- EXERCISE INPUTS -

Segment Open

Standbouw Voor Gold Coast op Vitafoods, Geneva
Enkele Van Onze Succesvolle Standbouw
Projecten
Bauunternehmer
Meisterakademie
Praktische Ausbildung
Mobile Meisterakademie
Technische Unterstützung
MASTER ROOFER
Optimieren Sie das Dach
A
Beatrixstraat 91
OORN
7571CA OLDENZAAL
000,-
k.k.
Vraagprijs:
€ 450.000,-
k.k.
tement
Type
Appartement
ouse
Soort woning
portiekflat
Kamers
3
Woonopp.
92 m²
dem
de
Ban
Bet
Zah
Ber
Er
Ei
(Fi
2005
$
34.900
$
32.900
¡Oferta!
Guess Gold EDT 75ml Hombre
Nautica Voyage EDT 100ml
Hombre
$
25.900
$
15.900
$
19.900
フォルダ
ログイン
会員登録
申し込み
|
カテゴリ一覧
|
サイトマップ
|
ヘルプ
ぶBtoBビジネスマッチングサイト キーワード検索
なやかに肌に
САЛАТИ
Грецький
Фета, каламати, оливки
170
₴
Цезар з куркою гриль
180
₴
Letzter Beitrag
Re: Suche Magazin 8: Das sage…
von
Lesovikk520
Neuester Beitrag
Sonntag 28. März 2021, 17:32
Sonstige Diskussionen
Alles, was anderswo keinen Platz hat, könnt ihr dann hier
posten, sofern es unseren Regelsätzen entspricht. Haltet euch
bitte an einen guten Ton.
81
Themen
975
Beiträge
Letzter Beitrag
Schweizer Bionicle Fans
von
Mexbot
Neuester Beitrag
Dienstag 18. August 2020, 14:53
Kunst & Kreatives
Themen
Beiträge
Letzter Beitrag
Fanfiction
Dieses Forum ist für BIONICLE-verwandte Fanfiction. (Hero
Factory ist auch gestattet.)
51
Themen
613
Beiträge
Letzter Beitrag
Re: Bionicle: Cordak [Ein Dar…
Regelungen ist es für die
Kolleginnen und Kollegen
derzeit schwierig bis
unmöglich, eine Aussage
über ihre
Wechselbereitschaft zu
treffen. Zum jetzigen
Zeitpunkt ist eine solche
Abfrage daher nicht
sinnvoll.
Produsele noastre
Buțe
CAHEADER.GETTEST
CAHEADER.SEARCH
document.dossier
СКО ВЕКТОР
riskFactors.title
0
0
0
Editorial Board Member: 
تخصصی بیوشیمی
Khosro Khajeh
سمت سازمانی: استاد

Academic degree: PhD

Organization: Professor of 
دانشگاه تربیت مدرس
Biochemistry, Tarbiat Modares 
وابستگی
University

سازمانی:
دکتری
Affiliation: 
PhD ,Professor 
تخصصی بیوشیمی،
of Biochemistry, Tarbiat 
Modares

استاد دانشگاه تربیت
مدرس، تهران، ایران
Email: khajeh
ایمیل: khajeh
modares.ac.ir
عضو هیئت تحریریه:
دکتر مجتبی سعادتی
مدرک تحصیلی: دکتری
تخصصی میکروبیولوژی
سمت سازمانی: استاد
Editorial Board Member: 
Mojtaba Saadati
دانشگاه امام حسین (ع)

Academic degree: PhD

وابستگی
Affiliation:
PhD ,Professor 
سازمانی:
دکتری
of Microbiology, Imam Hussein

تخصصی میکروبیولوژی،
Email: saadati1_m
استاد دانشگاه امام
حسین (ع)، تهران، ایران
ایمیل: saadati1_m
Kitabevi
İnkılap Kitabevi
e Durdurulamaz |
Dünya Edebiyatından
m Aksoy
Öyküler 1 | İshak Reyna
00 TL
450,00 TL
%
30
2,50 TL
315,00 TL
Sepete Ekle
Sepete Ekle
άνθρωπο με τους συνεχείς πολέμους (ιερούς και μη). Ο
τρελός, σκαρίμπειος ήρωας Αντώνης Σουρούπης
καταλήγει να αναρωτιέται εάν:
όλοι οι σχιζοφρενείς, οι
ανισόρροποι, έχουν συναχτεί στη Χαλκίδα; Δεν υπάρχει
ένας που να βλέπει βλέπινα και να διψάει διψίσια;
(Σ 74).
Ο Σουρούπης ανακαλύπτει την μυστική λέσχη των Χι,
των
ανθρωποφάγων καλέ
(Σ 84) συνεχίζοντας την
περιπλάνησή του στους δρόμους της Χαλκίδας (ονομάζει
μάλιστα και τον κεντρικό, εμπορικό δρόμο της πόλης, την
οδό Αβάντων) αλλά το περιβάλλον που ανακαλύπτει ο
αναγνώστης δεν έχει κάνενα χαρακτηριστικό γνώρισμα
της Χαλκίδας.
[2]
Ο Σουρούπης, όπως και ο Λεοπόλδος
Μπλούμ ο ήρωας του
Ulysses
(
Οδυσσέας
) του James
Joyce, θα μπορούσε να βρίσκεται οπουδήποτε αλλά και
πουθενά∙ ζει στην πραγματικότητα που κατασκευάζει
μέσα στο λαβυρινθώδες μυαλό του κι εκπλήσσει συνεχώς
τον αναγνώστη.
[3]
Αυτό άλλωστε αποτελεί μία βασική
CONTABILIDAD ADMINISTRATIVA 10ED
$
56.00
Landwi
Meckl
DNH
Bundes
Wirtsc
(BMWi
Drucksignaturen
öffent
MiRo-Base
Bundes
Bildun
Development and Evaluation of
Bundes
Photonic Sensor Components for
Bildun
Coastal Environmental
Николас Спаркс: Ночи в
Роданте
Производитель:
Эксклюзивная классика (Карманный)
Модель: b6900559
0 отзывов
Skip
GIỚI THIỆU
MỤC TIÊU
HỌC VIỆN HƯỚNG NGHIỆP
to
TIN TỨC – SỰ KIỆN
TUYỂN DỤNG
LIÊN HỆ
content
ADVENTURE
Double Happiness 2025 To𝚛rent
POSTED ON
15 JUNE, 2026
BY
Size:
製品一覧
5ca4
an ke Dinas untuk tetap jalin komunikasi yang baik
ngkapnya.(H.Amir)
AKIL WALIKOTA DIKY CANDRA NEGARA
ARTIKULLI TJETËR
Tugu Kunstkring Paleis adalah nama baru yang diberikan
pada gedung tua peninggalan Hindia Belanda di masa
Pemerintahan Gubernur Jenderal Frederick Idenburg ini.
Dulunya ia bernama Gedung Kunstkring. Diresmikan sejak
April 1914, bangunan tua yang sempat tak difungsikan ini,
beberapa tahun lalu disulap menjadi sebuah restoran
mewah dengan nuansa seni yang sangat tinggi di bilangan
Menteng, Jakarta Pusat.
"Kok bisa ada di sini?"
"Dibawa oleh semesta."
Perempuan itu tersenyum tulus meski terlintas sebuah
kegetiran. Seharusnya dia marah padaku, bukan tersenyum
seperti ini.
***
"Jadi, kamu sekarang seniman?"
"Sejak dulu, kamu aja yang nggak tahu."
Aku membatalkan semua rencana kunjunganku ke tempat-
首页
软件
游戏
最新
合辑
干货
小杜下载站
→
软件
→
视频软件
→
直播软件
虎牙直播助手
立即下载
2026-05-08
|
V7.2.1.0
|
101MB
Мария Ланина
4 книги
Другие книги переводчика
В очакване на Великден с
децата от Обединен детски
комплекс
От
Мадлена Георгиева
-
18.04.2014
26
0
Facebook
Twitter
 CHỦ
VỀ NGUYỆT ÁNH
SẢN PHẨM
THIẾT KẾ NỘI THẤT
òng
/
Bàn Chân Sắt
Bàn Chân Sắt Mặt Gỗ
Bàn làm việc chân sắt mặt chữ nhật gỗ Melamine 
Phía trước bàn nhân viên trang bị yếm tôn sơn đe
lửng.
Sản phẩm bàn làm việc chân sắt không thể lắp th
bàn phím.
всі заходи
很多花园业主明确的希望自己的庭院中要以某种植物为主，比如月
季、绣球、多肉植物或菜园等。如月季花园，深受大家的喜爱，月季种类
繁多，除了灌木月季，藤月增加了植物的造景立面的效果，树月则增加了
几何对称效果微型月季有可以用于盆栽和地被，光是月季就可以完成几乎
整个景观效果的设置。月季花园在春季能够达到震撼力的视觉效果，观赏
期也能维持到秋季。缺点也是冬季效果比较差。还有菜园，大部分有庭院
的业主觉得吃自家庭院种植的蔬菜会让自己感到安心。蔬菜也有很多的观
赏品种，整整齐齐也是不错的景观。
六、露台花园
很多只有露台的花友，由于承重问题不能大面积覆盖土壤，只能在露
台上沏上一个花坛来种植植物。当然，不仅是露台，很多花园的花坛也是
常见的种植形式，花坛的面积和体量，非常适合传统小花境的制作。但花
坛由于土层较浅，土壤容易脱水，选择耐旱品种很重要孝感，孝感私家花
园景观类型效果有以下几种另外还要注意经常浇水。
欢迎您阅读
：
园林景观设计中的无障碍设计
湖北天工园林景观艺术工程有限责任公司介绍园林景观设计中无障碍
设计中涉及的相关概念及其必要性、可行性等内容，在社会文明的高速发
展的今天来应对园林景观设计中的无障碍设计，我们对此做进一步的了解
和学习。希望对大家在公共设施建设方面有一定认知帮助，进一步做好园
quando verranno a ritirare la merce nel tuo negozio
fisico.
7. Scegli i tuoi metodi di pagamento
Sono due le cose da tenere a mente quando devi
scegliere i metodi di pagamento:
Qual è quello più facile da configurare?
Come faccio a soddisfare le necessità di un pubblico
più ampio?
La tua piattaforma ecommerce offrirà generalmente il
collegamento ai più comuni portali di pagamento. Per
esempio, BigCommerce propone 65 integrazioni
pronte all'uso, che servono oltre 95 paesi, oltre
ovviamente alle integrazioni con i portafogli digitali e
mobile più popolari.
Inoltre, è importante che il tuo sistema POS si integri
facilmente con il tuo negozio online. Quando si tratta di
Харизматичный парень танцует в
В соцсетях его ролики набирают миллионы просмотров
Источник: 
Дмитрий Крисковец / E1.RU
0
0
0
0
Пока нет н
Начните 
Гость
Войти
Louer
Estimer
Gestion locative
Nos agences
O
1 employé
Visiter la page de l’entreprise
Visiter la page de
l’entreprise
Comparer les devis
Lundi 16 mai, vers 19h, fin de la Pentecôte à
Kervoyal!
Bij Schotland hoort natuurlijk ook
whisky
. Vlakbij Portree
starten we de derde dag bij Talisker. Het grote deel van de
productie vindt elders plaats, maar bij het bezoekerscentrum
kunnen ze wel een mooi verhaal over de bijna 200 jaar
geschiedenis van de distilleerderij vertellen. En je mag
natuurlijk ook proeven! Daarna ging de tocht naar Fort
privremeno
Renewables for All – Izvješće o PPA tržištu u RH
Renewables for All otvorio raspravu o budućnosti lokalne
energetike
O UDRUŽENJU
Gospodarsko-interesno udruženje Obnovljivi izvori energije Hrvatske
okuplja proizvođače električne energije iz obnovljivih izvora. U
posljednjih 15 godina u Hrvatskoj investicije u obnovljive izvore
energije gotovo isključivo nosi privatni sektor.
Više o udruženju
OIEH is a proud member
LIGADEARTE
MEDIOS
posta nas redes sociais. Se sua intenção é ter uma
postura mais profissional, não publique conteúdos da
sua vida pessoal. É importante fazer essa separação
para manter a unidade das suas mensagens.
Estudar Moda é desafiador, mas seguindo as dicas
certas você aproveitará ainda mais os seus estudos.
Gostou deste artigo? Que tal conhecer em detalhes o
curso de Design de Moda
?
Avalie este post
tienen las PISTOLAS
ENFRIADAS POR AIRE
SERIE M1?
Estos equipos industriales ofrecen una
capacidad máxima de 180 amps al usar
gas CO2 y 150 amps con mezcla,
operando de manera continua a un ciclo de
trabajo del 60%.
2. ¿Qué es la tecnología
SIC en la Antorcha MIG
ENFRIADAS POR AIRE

Segment Closed

If a line in the material holds "kamu", copy it.

- WRITTEN REPLY -
"Jadi, kamu sekarang seniman?"
"Sejak dulu, kamu aja yang nggak tahu."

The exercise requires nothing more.